**What is required**
Tally the lines below that include "gebruikt" and give only the total.

**The data**
┌──

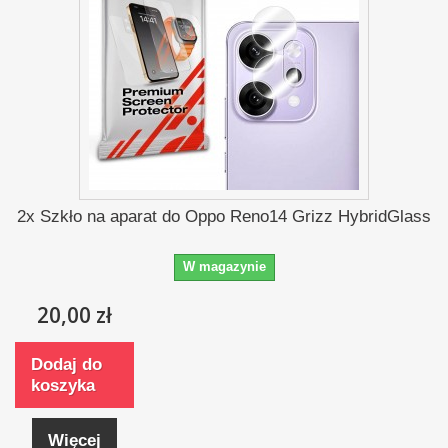
2x Szkło na aparat do Oppo Reno14 Grizz HybridGlass
W magazynie
20,00 zł
Dodaj do
koszyka
Więcej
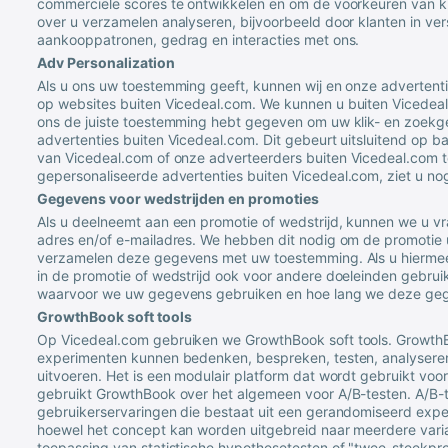
commerciële scores te ontwikkelen en om de voorkeuren van kl
over u verzamelen analyseren, bijvoorbeeld door klanten in ver
aankooppatronen, gedrag en interacties met ons.
Adv Personalization
Als u ons uw toestemming geeft, kunnen wij en onze advertent
op websites buiten
Vicedeal
.com. We kunnen u buiten
Vicedeal
ons de juiste toestemming hebt gegeven om uw klik- en zoekg
advertenties buiten
Vicedeal
.com. Dit gebeurt uitsluitend op 
van
Vicedeal
.com of onze adverteerders buiten
Vicedeal
.com t
gepersonaliseerde advertenties buiten
Vicedeal
.com, ziet u no
Gegevens voor wedstrijden en promoties
Als u deelneemt aan een promotie of wedstrijd, kunnen we u v
adres en/of e-mailadres. We hebben dit nodig om de promotie 
verzamelen deze gegevens met uw toestemming. Als u hiermee 
in de promotie of wedstrijd ook voor andere doeleinden gebruik
waarvoor we uw gegevens gebruiken en hoe lang we deze ge
GrowthBook soft tools
Op
Vicedeal
.com gebruiken we GrowthBook soft tools. Growt
experimenten kunnen bedenken, bespreken, testen, analysere
uitvoeren. Het is een modulair platform dat wordt gebruikt voo
gebruikt GrowthBook over het algemeen voor A/B-testen. A/B-
gebruikerservaringen die bestaat uit een gerandomiseerd expe
hoewel het concept kan worden uitgebreid naar meerdere vari
toepassing van statistische hypothesetesten of "twee-steekpro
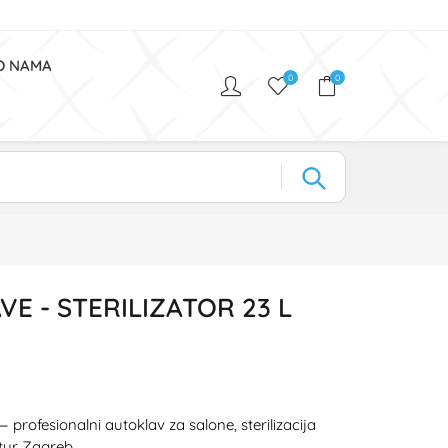
O NAMA
0
0
E - STERILIZATOR 23 L
 profesionalni autoklav za salone, sterilizacija
tur Zagreb.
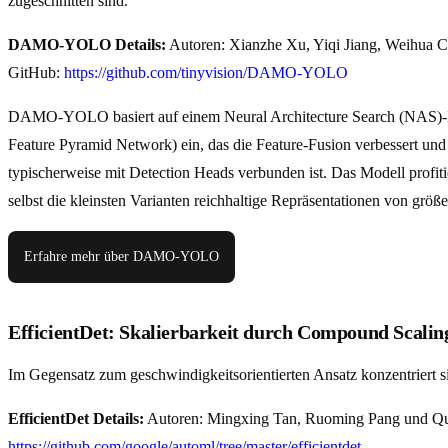
zugeschnitten sind.
DAMO-YOLO Details:
Autoren: Xianzhe Xu, Yiqi Jiang, Weihua 
GitHub:
https://github.com/tinyvision/DAMO-YOLO
DAMO-YOLO basiert auf einem Neural Architecture Search (NAS)-Bac
Feature Pyramid Network) ein, das die Feature-Fusion verbessert un
typischerweise mit Detection Heads verbunden ist. Das Modell profi
selbst die kleinsten Varianten reichhaltige Repräsentationen von größ
Erfahre mehr über DAMO-YOLO
EfficientDet: Skalierbarkeit durch Compound Scalin
Im Gegensatz zum geschwindigkeitsorientierten Ansatz konzentriert s
EfficientDet Details:
Autoren: Mingxing Tan, Ruoming Pang und Qu
https://github.com/google/automl/tree/master/efficientdet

└──

**Expected output**
2